INSTRUCTIONS TO FOLLOW:
Exclude all pictures, then write out exactly the lines below from the first one through the line with "scenarios. Conversely, a".

(Beginning of INFORMATION)

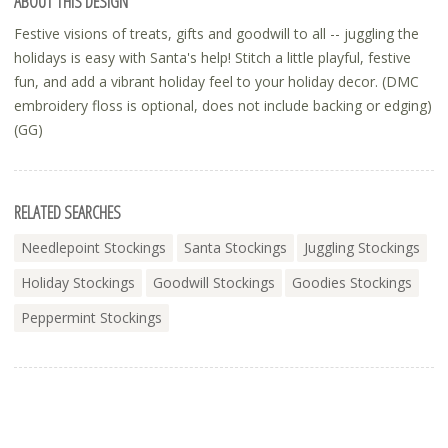
ABOUT THIS DESIGN
Festive visions of treats, gifts and goodwill to all -- juggling the
holidays is easy with Santa's help! Stitch a little playful, festive
fun, and add a vibrant holiday feel to your holiday decor. (DMC
embroidery floss is optional, does not include backing or edging)
(GG)
RELATED SEARCHES
Needlepoint Stockings
Santa Stockings
Juggling Stockings
Holiday Stockings
Goodwill Stockings
Goodies Stockings
Peppermint Stockings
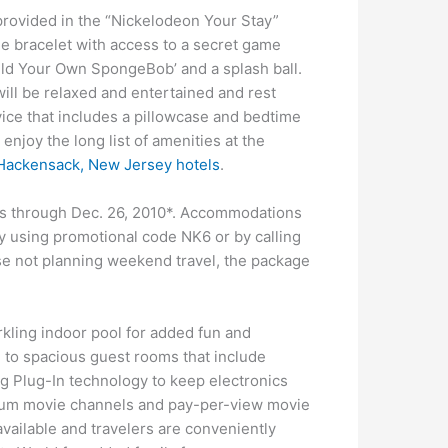
 provided in the “Nickelodeon Your Stay”
ne bracelet with access to a secret game
uild Your Own SpongeBob’ and a splash ball.
will be relaxed and entertained and rest
ice that includes a pillowcase and bedtime
enjoy the long list of amenities at the
Hackensack, New Jersey hotels
.
ays through Dec. 26, 2010*. Accommodations
 using promotional code NK6 or by calling
se not planning weekend travel, the package
kling indoor pool for added fun and
d to spacious guest rooms that include
g Plug-In technology to keep electronics
mium movie channels and pay-per-view movie
 available and travelers are conveniently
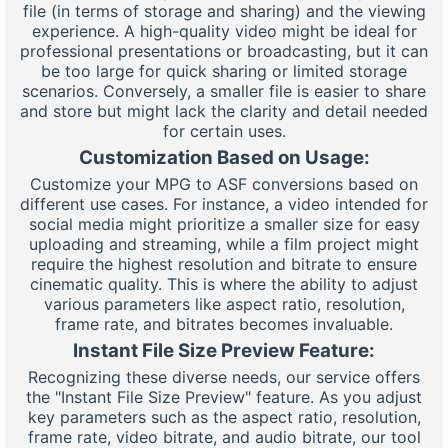
file (in terms of storage and sharing) and the viewing
experience. A high-quality video might be ideal for
professional presentations or broadcasting, but it can
be too large for quick sharing or limited storage
scenarios. Conversely, a smaller file is easier to share
and store but might lack the clarity and detail needed
for certain uses.
Customization Based on Usage:
Customize your MPG to ASF conversions based on
different use cases. For instance, a video intended for
social media might prioritize a smaller size for easy
uploading and streaming, while a film project might
require the highest resolution and bitrate to ensure
cinematic quality. This is where the ability to adjust
various parameters like aspect ratio, resolution,
frame rate, and bitrates becomes invaluable.
Instant File Size Preview Feature:
Recognizing these diverse needs, our service offers
the "Instant File Size Preview" feature. As you adjust
key parameters such as the aspect ratio, resolution,
frame rate, video bitrate, and audio bitrate, our tool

(End of INFORMATION)

ANSWER AREA:
ABOUT THIS DESIGN
Festive visions of treats, gifts and goodwill to all -- juggling the
holidays is easy with Santa's help! Stitch a little playful, festive
fun, and add a vibrant holiday feel to your holiday decor. (DMC
embroidery floss is optional, does not include backing or edging)
(GG)
RELATED SEARCHES
Needlepoint Stockings
Santa Stockings
Juggling Stockings
Holiday Stockings
Goodwill Stockings
Goodies Stockings
Peppermint Stockings
 provided in the “Nickelodeon Your Stay”
ne bracelet with access to a secret game
uild Your Own SpongeBob’ and a splash ball.
will be relaxed and entertained and rest
ice that includes a pillowcase and bedtime
enjoy the long list of amenities at the
Hackensack, New Jersey hotels
.
ays through Dec. 26, 2010*. Accommodations
 using promotional code NK6 or by calling
se not planning weekend travel, the package
kling indoor pool for added fun and
d to spacious guest rooms that include
g Plug-In technology to keep electronics
mium movie channels and pay-per-view movie
 available and travelers are conveniently
file (in terms of storage and sharing) and the viewing
experience. A high-quality video might be ideal for
professional presentations or broadcasting, but it can
be too large for quick sharing or limited storage
scenarios. Conversely, a smaller file is easier to share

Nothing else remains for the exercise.